Il rapporto con Hossein per Anna, divenne ultimamente difficile da gestire.
Ciò ne aveva condizionato il carattere. La sua sensibilità e il suo pessimismo si erano accentuati e soprattutto per il suo costante aggiornamento, tramite i vari mass media, su ciò che accadeva nel mondo.
Hossein, al contrario, aveva una visione fatalistica dei vari accadimenti, retaggio della sua cultura.
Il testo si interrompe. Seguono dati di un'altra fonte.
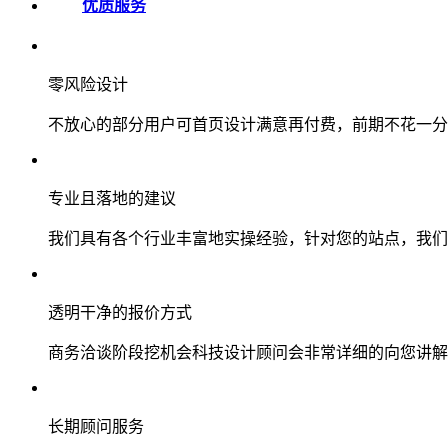
优质服务
零风险设计
不放心的部分用户可首页设计满意再付费，前期不花一分
专业且落地的建议
我们具有各个行业丰富地实操经验，针对您的站点，我们
透明干净的报价方式
商务洽谈阶段挖机会科技设计顾问会非常详细的向您讲解
长期顾问服务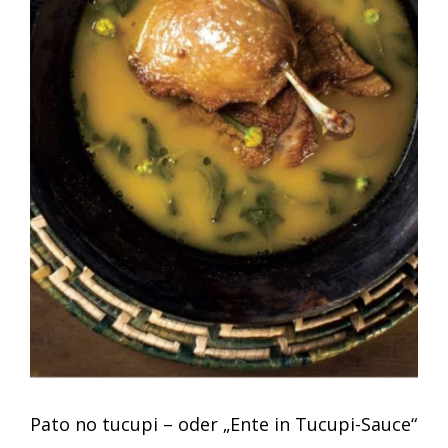
Pato no tucupi – oder „Ente in Tucupi-Sauce“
Non amava seguire i social né i quotidiani, ritenendo che la stampa e i media in generale, non dicessero quasi mai la verità.
Aveva intrapreso studi scientifici nel suo paese di origine. In Italia, poi, aveva studiato architettura, laureandosi con il massimo dei voti.
Il suo carattere lo portava ad essere molto empatico con le persone; per lui l’ospitalità era sacra. Il suo intransigente ateismo, lo portava a credere alla strumentalizzazione delle religioni per fini politici.
Anna, al contrario, dopo un lungo periodo di scetticismo, si era avvicinata alla religione cristiana. Aveva avvertito, all’improvviso dentro di sé, un forte bisogno di spiritualità.
Tutti e due, però, credevano in una politica attenta ai bisogni dei più poveri ed emarginati, sebbene fossero consapevoli della difficoltà nel realizzarla, data la natura egocentrica e individualista dell'uomo.